A Ledger or Trezor device can be paired with MetaMask or Rabby to keep private keys offline, which is recommended for larger holdings.

Olympus Resources

How to Buy Olympus?

OHM trades mainly on decentralized exchanges, which fits a protocol whose defining feature is owning its own liquidity.

Decentralized Exchanges

The deepest OHM markets are on Uniswap on Ethereum, where the protocol maintains its own liquidity and where the large majority of OHM volume trades, mostly in pairs against stablecoins. Smaller pools exist on the other networks OHM is deployed to, but liquidity outside Ethereum is thin.

Centralized Exchanges

Centralized exchange support for OHM is limited compared to its 2021 heyday, and listings change over time. Check CoinGecko or CoinMarketCap for the current list of venues, and verify any exchange before sending funds.

Latest Olympus News

Olympus's recent development has centered on its lending and monetary-policy machinery rather than yield. Cooler V2 turned borrowing against gOHM into a perpetual, treasury-backed facility at a fixed 0.5% rate with no price-based liquidations, and the loan-to-value available to borrowers ratchets upward gradually as backing per token grows. Alongside Range Bound Stability, the protocol has added an Emissions Manager, Convertible Deposits, and a Yield Repurchase Facility that recycles treasury yield into OHM buybacks.

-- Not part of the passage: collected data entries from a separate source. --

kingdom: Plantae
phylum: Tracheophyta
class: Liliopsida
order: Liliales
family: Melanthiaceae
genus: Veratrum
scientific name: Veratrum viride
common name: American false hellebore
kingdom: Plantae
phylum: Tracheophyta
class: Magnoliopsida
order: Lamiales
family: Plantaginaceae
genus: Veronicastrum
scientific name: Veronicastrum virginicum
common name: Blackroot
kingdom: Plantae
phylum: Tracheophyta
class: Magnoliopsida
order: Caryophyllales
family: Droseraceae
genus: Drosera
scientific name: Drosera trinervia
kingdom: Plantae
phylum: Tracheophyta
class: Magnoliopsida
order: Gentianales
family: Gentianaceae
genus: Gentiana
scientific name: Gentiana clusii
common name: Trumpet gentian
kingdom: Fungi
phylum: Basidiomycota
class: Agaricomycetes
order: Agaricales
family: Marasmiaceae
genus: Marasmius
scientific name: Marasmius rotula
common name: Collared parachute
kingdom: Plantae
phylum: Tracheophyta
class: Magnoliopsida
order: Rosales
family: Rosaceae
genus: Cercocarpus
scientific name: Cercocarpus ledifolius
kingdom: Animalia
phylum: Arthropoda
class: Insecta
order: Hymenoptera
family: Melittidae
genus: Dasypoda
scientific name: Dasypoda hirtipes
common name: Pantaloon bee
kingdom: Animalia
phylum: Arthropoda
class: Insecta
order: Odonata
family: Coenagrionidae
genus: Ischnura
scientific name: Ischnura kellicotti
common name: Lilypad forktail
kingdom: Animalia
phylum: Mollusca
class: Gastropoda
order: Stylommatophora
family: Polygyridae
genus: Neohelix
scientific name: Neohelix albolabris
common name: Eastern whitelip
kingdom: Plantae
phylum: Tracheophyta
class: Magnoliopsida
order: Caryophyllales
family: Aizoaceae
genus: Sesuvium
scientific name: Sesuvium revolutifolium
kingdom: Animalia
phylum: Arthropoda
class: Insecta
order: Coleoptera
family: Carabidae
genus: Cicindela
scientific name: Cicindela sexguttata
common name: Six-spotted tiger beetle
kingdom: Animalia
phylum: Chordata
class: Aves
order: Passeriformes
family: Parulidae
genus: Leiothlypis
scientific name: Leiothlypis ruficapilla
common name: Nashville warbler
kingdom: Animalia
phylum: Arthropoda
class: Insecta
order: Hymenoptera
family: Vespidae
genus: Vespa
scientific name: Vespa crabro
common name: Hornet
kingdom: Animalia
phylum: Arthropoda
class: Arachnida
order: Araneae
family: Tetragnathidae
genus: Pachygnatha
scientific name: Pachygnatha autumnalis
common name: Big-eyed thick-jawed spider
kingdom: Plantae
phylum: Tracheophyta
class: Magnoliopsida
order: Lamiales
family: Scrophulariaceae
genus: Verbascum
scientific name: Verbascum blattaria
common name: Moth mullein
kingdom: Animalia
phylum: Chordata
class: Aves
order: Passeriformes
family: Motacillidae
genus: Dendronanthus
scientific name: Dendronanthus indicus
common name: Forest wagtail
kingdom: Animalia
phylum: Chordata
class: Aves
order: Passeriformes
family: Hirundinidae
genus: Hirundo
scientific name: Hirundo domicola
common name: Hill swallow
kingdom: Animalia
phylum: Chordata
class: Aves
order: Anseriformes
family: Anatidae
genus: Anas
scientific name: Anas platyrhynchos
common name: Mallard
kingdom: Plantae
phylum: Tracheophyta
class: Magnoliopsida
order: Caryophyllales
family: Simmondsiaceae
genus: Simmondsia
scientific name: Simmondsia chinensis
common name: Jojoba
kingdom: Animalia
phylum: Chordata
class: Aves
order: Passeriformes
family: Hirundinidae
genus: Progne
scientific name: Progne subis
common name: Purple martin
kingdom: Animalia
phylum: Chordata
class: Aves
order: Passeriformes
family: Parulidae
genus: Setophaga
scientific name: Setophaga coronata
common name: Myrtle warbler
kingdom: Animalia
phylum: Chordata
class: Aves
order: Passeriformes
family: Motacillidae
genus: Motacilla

The project now describes OHM as programmable, policy-controlled money, a kind of automated central bank, and explicitly not a stablecoin. Given how dramatically Olympus has changed since 2021, and how badly the original model ended for late buyers, the official documentation, governance forum, and app dashboard are the best sources for the protocol's current mechanics and treasury figures.